Notes: neroli, violet leaves, bergamot, cedrat, cardamom, pink pepper, orange, jasmine, tuberose, rose peach blossoms, orchid, sandalwood, cedar, white musk, vanilla.

It seems there is never a shortage of notes in Mr. Duchafour’s creation. 🙂

It started great, like a bitter jasmine (or possibly some other white flower, orange blossom included) and then, not 5 minutes into it, it morphed into a powdery violet. And remained like that. What?! I’m not a violet fan (especially in this talc manner) and this is the part where it got scary for me. I mean, everyone was singing praises for this and I’m getting a violet thingy?! A nice violet thingy (actually made me wonder if I might find this violet wearable) but still – a violet?!
That’s why I thought someone broke my sample juice.

It helps though when you know that really good perfumes are going to change, so I waited. For almost an hour but was it worth it!

After the passing of violet, things started happening and I was beginning to enjoy the ride for real. None of the notes seemed especially prominent but they all seemed to be there at some point in time. I was waiting for an orange blossom tropical seductiveness and I got it. Not the orange blossom or tropical but seductiveness made by rose, jasmine, juicy orange, probably orchid as well but I cannot say for sure since I’m not positive yet on the orchid smell.

The drydown on this smells like an opening on something, it’s that good and strong. Reminded me a bit of Ninfeo Mio due to sweetness and floral juiciness. And each time I smell my arm, I’m seduced more and more.

Turns out, I can live with violets on me. 🙂

SOTD: Eau d’Italie, Paestum Rose

OK, I realized today I will have to give Havana Vanille another go. Because it’s obvious to me that whatever Mr. Duchafour creates, I’m going to love it. 🙂 There must have been a mistake in my nose when smelling HV because it just can’t be. 🙂

As you probably know by now, I’m not a huge florals fan, rose especially, but there are always exceptions, and this is one of them. Oh, I really like this one (I think that the boozy opening helps). 🙂

Notes: davana, cinammon,, black pepper, pink pepper, black pepper, coriander, black currant buds, Turkish rose, peony, incense, osmanthus, elemi, tea, papyrus, benzoin, myrhh, opopponax, vetiver, patchouli, cedar, wenge wood, amber, white musk.

As you can see, there is a wealth of notes which I do not plan on getting entangled in. I love the beginning and I didn’t miss the rose this time (probably because it’s there in the title). It smells boozy (having this rum, thick quality to it) and slightly sweet. Of the notes in the beginning, I can smell the particular juiciness of black currants and the pink pepper – which I believe I am smelling due to the process of elimination.
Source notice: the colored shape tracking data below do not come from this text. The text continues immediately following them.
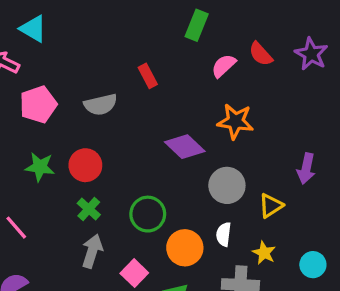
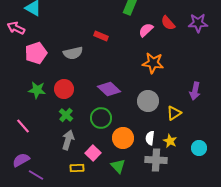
purple star: (311, 54) -> (198, 23), turned -30
red rectangle: (148, 76) -> (101, 36), turned -40
purple diamond: (185, 147) -> (109, 89), moved
white semicircle: (224, 234) -> (150, 138), moved

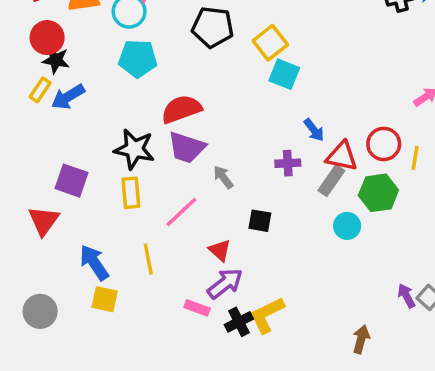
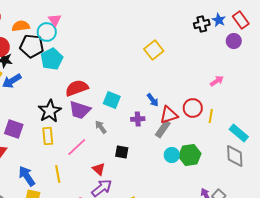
black pentagon: (213, 27) -> (32, 46), moved
yellow square: (270, 43) -> (154, 50), moved
cyan pentagon: (138, 58) -> (52, 59), turned -30
cyan square: (284, 74) -> (112, 100), moved
black star: (134, 149) -> (50, 111), turned 30
red triangle: (342, 156) -> (169, 115), turned -30
green hexagon: (378, 193) -> (190, 155), moved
I’ve been finding this around a lot and learned to recognize the particular scent it brings with itself so I think I know it now (it gives the rose in Very Irresistible the same type of freshness). Anyway, I get a healthy dose of tea (I tend to lean toward black but that may be caused by black currant buds).

It smells like an idea of a wet rose, not aquatic but more like a rose inundated in fresh water. Quite lovely really. And totally wearable for me (I’ll try and locate a decant on MUA).

I lose the black currant and most of the rose in the drydown but I’m left with a drydown that is quite nice but doesn’t come close to the opening. I mean, it’s easy on the nose and smells warm and dry (all that wood, incense and benzoin which I love) but is only a drydown.